→ **SUPPLIED TEXT**
———

When it was first proposed, Alpers recalled, “The question on everybody’s mind was, how is everyone going to report to three, or, in my case, four different chairs?”

“I thought it to be a risky idea,” said Dean Fred Eiserling in his nominating letter, “but it has worked brilliantly, thanks largely to Annie’s visionary leadership. In her quiet and reasoned way, she reorganized the staff and especially the student support area into an efficient unit that serves the needs of six different majors in three separate departments.”

To Alpers, the key is the trust and support she shares with her two counterparts, Patty Johnson and Ken Sais. “They are wonderful to work with,” Alpers said. “Anyone can come right to any one of us with a problem. It will be resolved.”

Alpers is also credited with helping to build the core curriculum into one of the largest academic units at UCLA, serving 6,000 to 8,000 students annually, taught by more than 30 different faculty and some 150 teaching assistants.

———

→ **INFORMATION SHOWN**
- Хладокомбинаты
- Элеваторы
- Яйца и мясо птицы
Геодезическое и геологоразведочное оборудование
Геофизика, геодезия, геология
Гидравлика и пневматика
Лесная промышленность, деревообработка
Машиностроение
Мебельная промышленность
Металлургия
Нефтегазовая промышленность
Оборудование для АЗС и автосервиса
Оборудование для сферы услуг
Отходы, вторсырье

———

→ **EXERCISE SET**
• 1. List every person named in the passage about Annie Alpers.
• 2. Answer these questions using the passage about Annie Alpers:
(a) How many different chairs did Alpers report to?
(b) How many majors and departments does the unit she reorganized serve?
(c) How many students does the core curriculum serve each year?
• 3. Extend the passage about Annie Alpers with a few more sentences, picking up after its final sentence.

→ **ANSWER SECTION**
• 1.
Annie Alpers
Fred Eiserling
Patty Johnson
Ken Sais

• 2.
(a) Four.
(b) Six majors in three separate departments.
(c) 6,000 to 8,000 students.

• 3.
“Annie has never lost sight of her main mission, the training of students. All decisions, large and small, are made with this in mind,” said Bob Simons, core chair.

Alpers, who plans to retire sometime in the next academic year, has also experienced UCLA as a faculty wife (she is married to History Professor Edward Alpers), the mother of children who attended elementary school here, the parent of a UCLA student and a UCLA Extension student herself.

But being a staff member has its rewards. “I just wish there were many, many more staff awards that could be given out,” she said.